Saved entries
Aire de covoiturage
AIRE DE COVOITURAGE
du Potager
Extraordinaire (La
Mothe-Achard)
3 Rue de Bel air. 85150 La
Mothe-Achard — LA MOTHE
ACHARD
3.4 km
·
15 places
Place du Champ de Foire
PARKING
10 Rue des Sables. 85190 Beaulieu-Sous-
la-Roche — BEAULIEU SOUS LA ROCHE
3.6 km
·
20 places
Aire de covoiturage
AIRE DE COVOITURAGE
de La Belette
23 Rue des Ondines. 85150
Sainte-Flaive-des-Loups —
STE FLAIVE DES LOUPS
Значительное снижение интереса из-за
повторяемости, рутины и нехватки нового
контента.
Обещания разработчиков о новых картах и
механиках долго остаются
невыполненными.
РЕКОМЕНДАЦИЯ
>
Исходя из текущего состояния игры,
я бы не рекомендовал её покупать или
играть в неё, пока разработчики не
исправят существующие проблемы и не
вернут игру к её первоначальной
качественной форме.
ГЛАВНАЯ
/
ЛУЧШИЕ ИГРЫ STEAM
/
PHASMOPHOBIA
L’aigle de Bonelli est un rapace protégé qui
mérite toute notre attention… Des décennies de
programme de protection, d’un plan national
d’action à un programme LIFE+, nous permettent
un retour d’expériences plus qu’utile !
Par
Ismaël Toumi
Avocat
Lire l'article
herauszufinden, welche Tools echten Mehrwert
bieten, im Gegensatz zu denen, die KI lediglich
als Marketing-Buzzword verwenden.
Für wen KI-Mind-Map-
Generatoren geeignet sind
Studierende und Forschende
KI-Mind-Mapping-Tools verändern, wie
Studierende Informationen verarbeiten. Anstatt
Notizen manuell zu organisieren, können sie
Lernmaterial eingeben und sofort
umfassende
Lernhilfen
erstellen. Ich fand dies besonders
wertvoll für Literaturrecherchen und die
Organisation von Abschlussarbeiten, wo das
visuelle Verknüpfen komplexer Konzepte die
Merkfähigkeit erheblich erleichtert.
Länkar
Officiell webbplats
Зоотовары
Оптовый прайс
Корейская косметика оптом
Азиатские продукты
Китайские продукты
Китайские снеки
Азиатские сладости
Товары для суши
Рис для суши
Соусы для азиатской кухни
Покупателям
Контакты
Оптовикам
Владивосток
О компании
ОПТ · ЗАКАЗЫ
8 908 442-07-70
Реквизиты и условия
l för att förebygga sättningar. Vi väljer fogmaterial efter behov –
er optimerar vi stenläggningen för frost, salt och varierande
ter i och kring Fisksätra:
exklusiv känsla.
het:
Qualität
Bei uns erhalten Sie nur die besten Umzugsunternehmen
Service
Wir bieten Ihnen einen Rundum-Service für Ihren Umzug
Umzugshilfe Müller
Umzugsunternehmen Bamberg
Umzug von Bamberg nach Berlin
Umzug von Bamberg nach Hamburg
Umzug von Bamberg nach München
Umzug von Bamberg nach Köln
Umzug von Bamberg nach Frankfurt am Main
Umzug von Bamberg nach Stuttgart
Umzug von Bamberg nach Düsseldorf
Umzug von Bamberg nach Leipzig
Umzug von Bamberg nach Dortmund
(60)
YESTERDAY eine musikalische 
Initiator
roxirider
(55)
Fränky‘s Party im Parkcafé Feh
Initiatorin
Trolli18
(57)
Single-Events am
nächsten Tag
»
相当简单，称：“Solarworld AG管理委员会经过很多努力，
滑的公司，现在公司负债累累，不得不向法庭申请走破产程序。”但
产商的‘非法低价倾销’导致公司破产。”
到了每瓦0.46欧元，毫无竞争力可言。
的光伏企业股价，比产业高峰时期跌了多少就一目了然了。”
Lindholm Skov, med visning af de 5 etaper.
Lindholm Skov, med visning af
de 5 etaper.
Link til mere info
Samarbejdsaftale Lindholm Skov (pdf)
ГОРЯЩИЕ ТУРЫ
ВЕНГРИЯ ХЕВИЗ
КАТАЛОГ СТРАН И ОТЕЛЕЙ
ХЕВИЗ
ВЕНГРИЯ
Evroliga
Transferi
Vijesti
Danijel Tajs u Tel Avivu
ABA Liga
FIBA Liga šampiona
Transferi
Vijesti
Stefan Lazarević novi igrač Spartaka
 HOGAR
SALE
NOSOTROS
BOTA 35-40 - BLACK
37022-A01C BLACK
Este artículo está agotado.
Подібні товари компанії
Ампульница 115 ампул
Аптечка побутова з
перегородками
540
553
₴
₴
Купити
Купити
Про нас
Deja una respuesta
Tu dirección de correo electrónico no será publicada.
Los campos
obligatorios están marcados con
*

● **What needs to be done**
Word for word, write out all of the entries.

● **Output of the exercise**
Aire de covoiturage
AIRE DE COVOITURAGE
du Potager
Extraordinaire (La
Mothe-Achard)
3 Rue de Bel air. 85150 La
Mothe-Achard — LA MOTHE
ACHARD
3.4 km
·
15 places
Place du Champ de Foire
PARKING
10 Rue des Sables. 85190 Beaulieu-Sous-
la-Roche — BEAULIEU SOUS LA ROCHE
3.6 km
·
20 places
Aire de covoiturage
AIRE DE COVOITURAGE
de La Belette
23 Rue des Ondines. 85150
Sainte-Flaive-des-Loups —
STE FLAIVE DES LOUPS
Значительное снижение интереса из-за
повторяемости, рутины и нехватки нового
контента.
Обещания разработчиков о новых картах и
механиках долго остаются
невыполненными.
РЕКОМЕНДАЦИЯ
>
Исходя из текущего состояния игры,
я бы не рекомендовал её покупать или
играть в неё, пока разработчики не
исправят существующие проблемы и не
вернут игру к её первоначальной
качественной форме.
ГЛАВНАЯ
/
ЛУЧШИЕ ИГРЫ STEAM
/
PHASMOPHOBIA
L’aigle de Bonelli est un rapace protégé qui
mérite toute notre attention… Des décennies de
programme de protection, d’un plan national
d’action à un programme LIFE+, nous permettent
un retour d’expériences plus qu’utile !
Par
Ismaël Toumi
Avocat
Lire l'article
herauszufinden, welche Tools echten Mehrwert
bieten, im Gegensatz zu denen, die KI lediglich
als Marketing-Buzzword verwenden.
Für wen KI-Mind-Map-
Generatoren geeignet sind
Studierende und Forschende
KI-Mind-Mapping-Tools verändern, wie
Studierende Informationen verarbeiten. Anstatt
Notizen manuell zu organisieren, können sie
Lernmaterial eingeben und sofort
umfassende
Lernhilfen
erstellen. Ich fand dies besonders
wertvoll für Literaturrecherchen und die
Organisation von Abschlussarbeiten, wo das
visuelle Verknüpfen komplexer Konzepte die
Merkfähigkeit erheblich erleichtert.
Länkar
Officiell webbplats
Зоотовары
Оптовый прайс
Корейская косметика оптом
Азиатские продукты
Китайские продукты
Китайские снеки
Азиатские сладости
Товары для суши
Рис для суши
Соусы для азиатской кухни
Покупателям
Контакты
Оптовикам
Владивосток
О компании
ОПТ · ЗАКАЗЫ
8 908 442-07-70
Реквизиты и условия
l för att förebygga sättningar. Vi väljer fogmaterial efter behov –
er optimerar vi stenläggningen för frost, salt och varierande
ter i och kring Fisksätra:
exklusiv känsla.
het:
Qualität
Bei uns erhalten Sie nur die besten Umzugsunternehmen
Service
Wir bieten Ihnen einen Rundum-Service für Ihren Umzug
Umzugshilfe Müller
Umzugsunternehmen Bamberg
Umzug von Bamberg nach Berlin
Umzug von Bamberg nach Hamburg
Umzug von Bamberg nach München
Umzug von Bamberg nach Köln
Umzug von Bamberg nach Frankfurt am Main
Umzug von Bamberg nach Stuttgart
Umzug von Bamberg nach Düsseldorf
Umzug von Bamberg nach Leipzig
Umzug von Bamberg nach Dortmund
(60)
YESTERDAY eine musikalische 
Initiator
roxirider
(55)
Fränky‘s Party im Parkcafé Feh
Initiatorin
Trolli18
(57)
Single-Events am
nächsten Tag
»
相当简单，称：“Solarworld AG管理委员会经过很多努力，
滑的公司，现在公司负债累累，不得不向法庭申请走破产程序。”但
产商的‘非法低价倾销’导致公司破产。”
到了每瓦0.46欧元，毫无竞争力可言。
的光伏企业股价，比产业高峰时期跌了多少就一目了然了。”
Lindholm Skov, med visning af de 5 etaper.
Lindholm Skov, med visning af
de 5 etaper.
Link til mere info
Samarbejdsaftale Lindholm Skov (pdf)
ГОРЯЩИЕ ТУРЫ
ВЕНГРИЯ ХЕВИЗ
КАТАЛОГ СТРАН И ОТЕЛЕЙ
ХЕВИЗ
ВЕНГРИЯ
Evroliga
Transferi
Vijesti
Danijel Tajs u Tel Avivu
ABA Liga
FIBA Liga šampiona
Transferi
Vijesti
Stefan Lazarević novi igrač Spartaka
 HOGAR
SALE
NOSOTROS
BOTA 35-40 - BLACK
37022-A01C BLACK
Este artículo está agotado.
Подібні товари компанії
Ампульница 115 ампул
Аптечка побутова з
перегородками
540
553
₴
₴
Купити
Купити
Про нас
Deja una respuesta
Tu dirección de correo electrónico no será publicada.
Los campos
obligatorios están marcados con
*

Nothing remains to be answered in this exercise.